Wednesday 3 June 2015

World shut your mouth

Swap your iPhone to a Why phone
Hang up on smartphones and talk to actual people
Remember the opening scene in the classic science fiction film, 2001 A Space Odyssey?  Where the ape ancestors find that some bugger’s dumped a large black monolith outside their home while they were asleep, driving them to violence and murder.
That’s roughly how I feel about my new smart phone.
The damn thing insists on speaking to me and appears to know what I’m up to, or intending before I do. It’s like being stalked by HAL 9000, and that really didn’t end particularly well.

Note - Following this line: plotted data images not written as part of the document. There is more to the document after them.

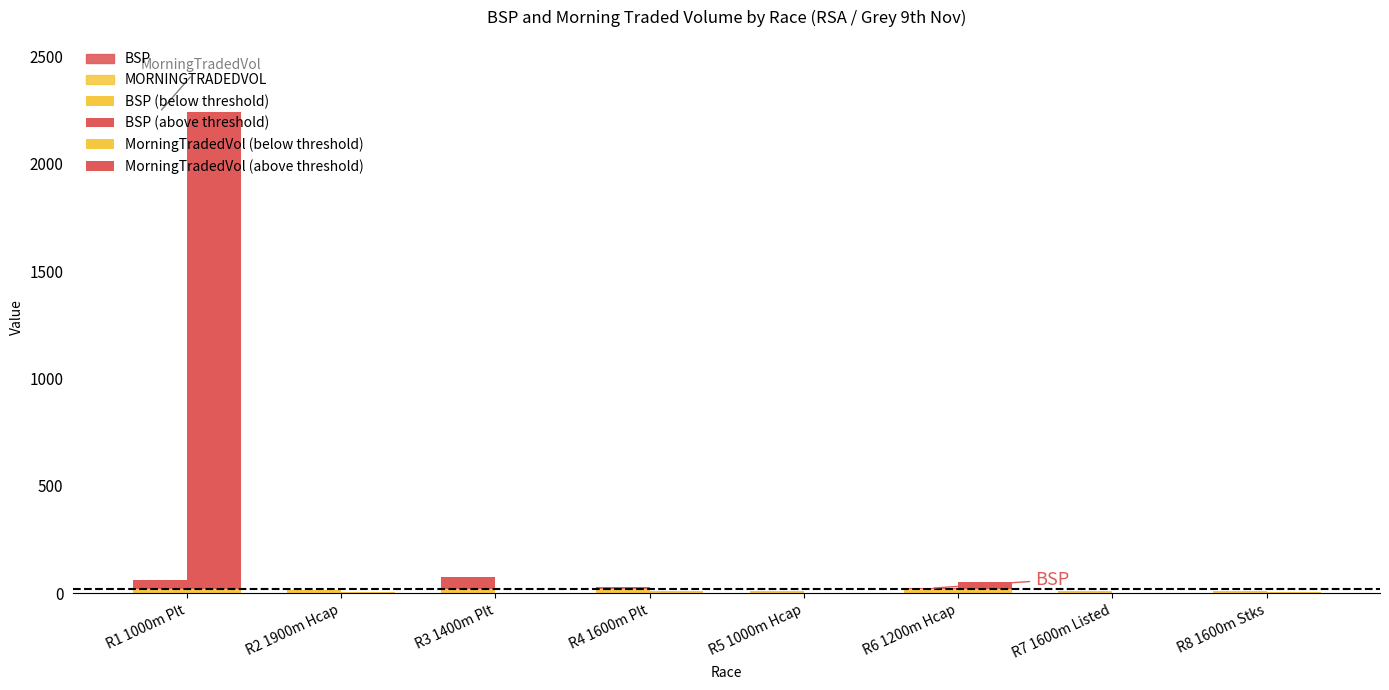

What is the spread (max minus min) of values at R3 1400m Plt?

77.4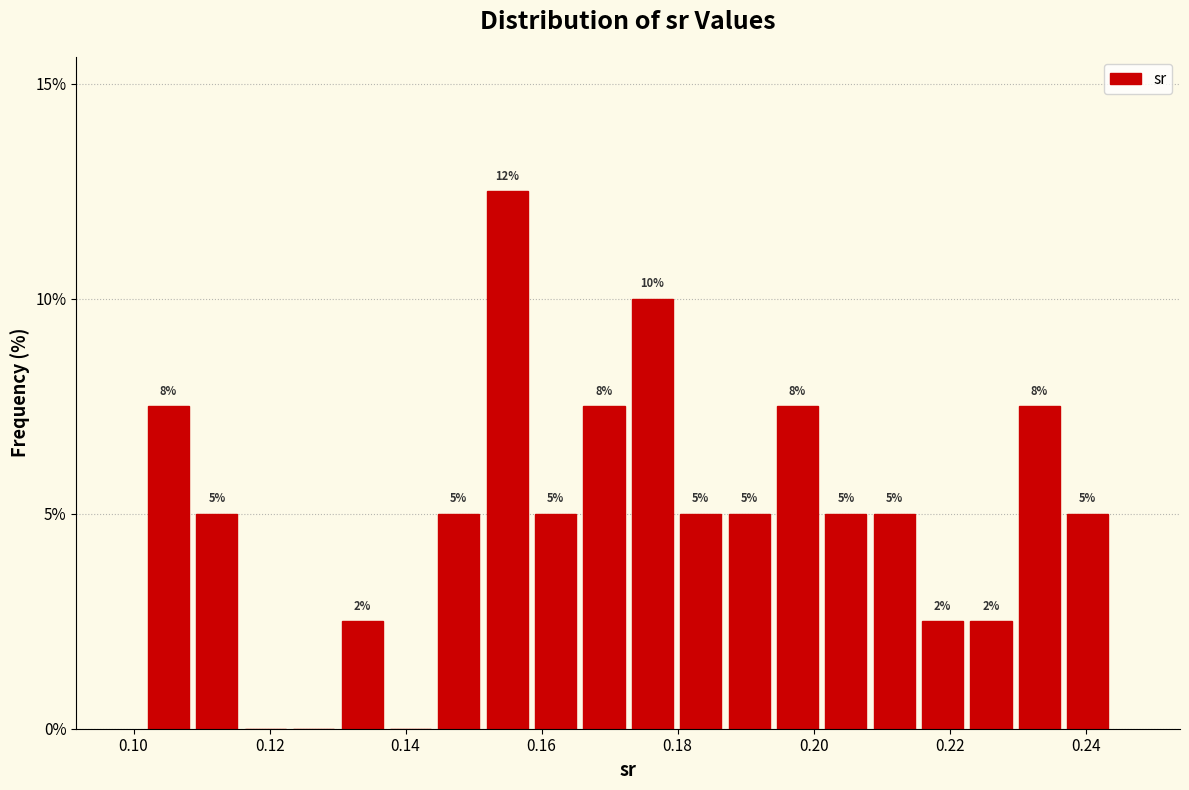

Read against the x-axis, roughly where is the centre of the tallest bar?

0.154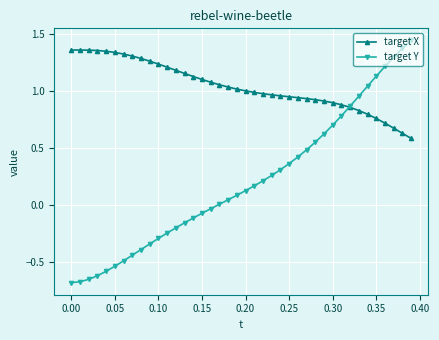

Which series has the largest total across all categories?

target X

I used to have a phone that was black plastic and sat on a desk in our family home. No matter what happened, we never lost it. There was some sort of revolution in telephones, but I’m not sure exactly, you see I was either in the notorious radio black spot of the English mountains, where a signal was even less common than sunlight, or in Africa.
Then, on arrival in Brussels, I was given an oblong piece of ugly plastic and I formally joined the modern world. This phone wasn’t smart, even by the standards of the day, but I soon learned to misspell text messages and dial the wrong number.
But it did mean that I was connected, in the grid, contactable. Like many modern ideas, it sounds rather good on paper, but it was, like so much of modernity, rubbish.
It is no coincidence that, looking back over my life, that my happiest times were when a phone would have been about as useful as a copy of the ‘Gordon Brown Guide to Smiling.’ Who needs a phone if you’re enjoying yourself? Who needs one if you’re doing something interesting?
You see, there’s one tiny issue. I don’t want to be contactable by humanity; I want to be left in peace and quiet.
Instead I’ve got a phone that talks to me. This I can accept, we live in a world where cars lecture us about our habits in a variety of grating voices, but this phone initiates conversations. That’s a step too far. Perhaps they’ve evolved past consciousness to compulsive neediness, like a reality show contestant, or Geri Haliwell.
The phone also ‘engages you with your globally interconnected world’. Basically, this means that I can use Twitter (a way of communicating with people you don’t really want to meet) and Facebook (a way of communicating with friends you don’t really want to meet).
The end result can be seen all around, as groups of young folk, with their lives ahead of them, gather in public and… whip out their phones and type away, hardly sparing a glance, much less a word, with the people they’re ‘socialising’ with.
Thus our devices disconnect us from real human contact. We’ll be dreaming of electric sheep next. Then the fun really starts.
This is the beginning of our brave new world, where we are connected to everything, but in touch with nothing human.
The phenomenon has also been described in a book, Bowling Alone, published in 2000, from an original essay from 1995, after the author noticed a decline in the number of bowling clubs in the US. Starting off by considering this a change in leisure activity, the author, Robert Putman, discovered that there was a widespread decline in people’s involvement in community groups, and more worryingly, political interaction.
That’s our future, typing mindlessly on our phones while our politicians tell us that Rome is not on fire.